Chilean TV presenter

José Miguel Viñuela Infante (born 26 November 1974) is a Chilean television presenter and radio host.

Viñuela is known for having hosted the popular youth program Mekano (1997–2005). Similarly, he hosted the morning show Mucho gusto on Mega from 2005 to 2012, and from 2017 to 2021.

He currently hosts the TV+ program Tal cual.

==Early life==
From a very young age, he demonstrated a great talent for entertainment, excelling at events at his school, The Grange School, and later at Colegio San Ignacio El Bosque. This innate talent led him to appear on television at a very young age, participating in the "Children's Clan" segment of Sábados Gigantes, variety show hosted by Don Francisco.

In 1992, he graduated from high school and enrolled at UNIACC to study audiovisual communication, a degree he never completed.
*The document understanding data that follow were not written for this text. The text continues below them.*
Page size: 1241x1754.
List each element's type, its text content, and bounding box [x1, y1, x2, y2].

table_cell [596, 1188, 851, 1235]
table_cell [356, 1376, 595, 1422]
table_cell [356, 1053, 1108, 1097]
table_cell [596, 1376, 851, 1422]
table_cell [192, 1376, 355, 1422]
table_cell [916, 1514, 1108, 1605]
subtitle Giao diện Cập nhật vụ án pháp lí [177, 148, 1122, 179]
Five years later, Verónica Calabi invited him to participate in the radio program Hola Concierto on Radio Concierto. At the same time, he enrolled at the same university to study journalism, a degree he also never completed.

In 1997, Calabi, who had signed a contract with the private channel Megavisión, invited Viñuela to participate in a casting call for a competition. Thus was born Mekano, one of the most successful youth programs on Chilean television. Viñuela established himself on that show as one of the most successful youth hosts.
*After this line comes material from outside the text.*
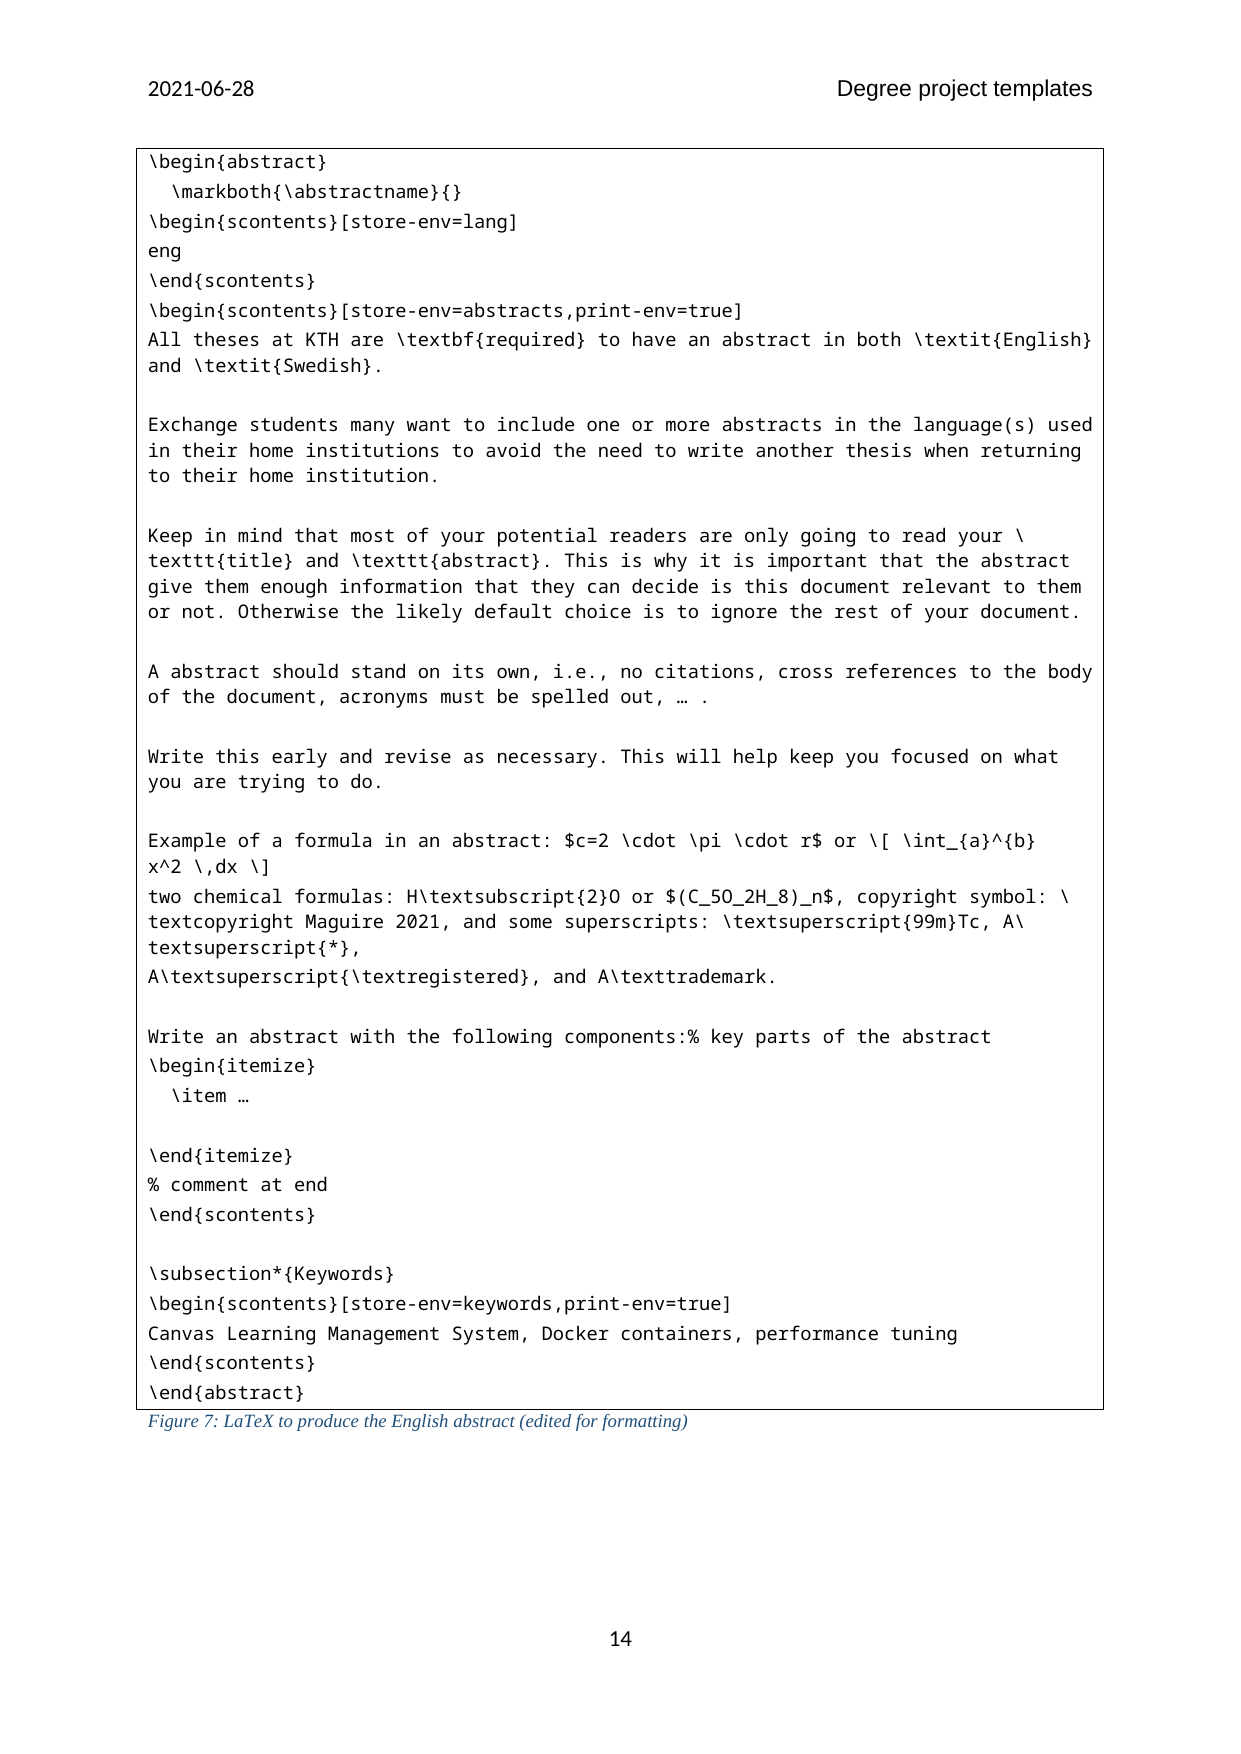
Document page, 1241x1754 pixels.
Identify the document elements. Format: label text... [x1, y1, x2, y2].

text Figure 7: LaTeX to produce the English abstract (edited for formatting) [148, 1410, 1093, 1432]
table_header \begin{abstract} \markboth{\abstractname}{} \begin{scontents}[store-env=lang] eng \end{scontents} \begin{scontents}[store-env=abstracts,print-env=true] All theses at KTH are \textbf{required} to have an abstract in both \textit{English} and \textit{Swedish}. Exchange students many want to include one or more abstracts in the language(s) used in their home institutions to avoid the need to write another thesis when returning to their home institution. Keep in mind that most of your potential readers are only going to read your \texttt{title} and \texttt{abstract}. This is why it is important that the abstract give them enough information that they can decide is this document relevant to them or not. Otherwise the likely default choice is to ignore the rest of your document. A abstract should stand on its own, i.e., no citations, cross references to the body of the document, acronyms must be spelled out, … . Write this early and revise as necessary. This will help keep you focused on what you are trying to do. Example of a formula in an abstract: $c=2 \cdot \pi \cdot r$ or \[ \int_{a}^{b} x^2 \,dx \] two chemical formulas: H\textsubscript{2}O or $(C_5O_2H_8)_n$, copyright symbol: \textcopyright Maguire 2021, and some superscripts: \textsuperscript{99m}Tc, A\textsuperscript{*}, A\textsuperscript{\textregistered}, and A\texttrademark. Write an abstract with the following components:% key parts of the abstract \begin{itemize} \item … \end{itemize} % comment at end \end{scontents} \subsection*{Keywords} \begin{scontents}[store-env=keywords,print-env=true] Canvas Learning Management System, Docker containers, performance tuning \end{scontents} \end{abstract} [137, 149, 1103, 1409]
Beginning in 2003, Mekano's ratings began to decline, partly due to the launch of the TVN program Rojo: Fama contrafama. Viñuela then began to rethink his television career, taking over as host of the nightly program Sábado por la noche (SxN) in 2004, previously hosted by Juan Carlos Valdivia.

In 2005, Viñuela took new role, hosting the morning show Mucho gusto, which he hosted until 2020.

Since 2022, he hosts the talk show Tal cual on TV+ alongside Raquel Argandoña and Paty Maldonado.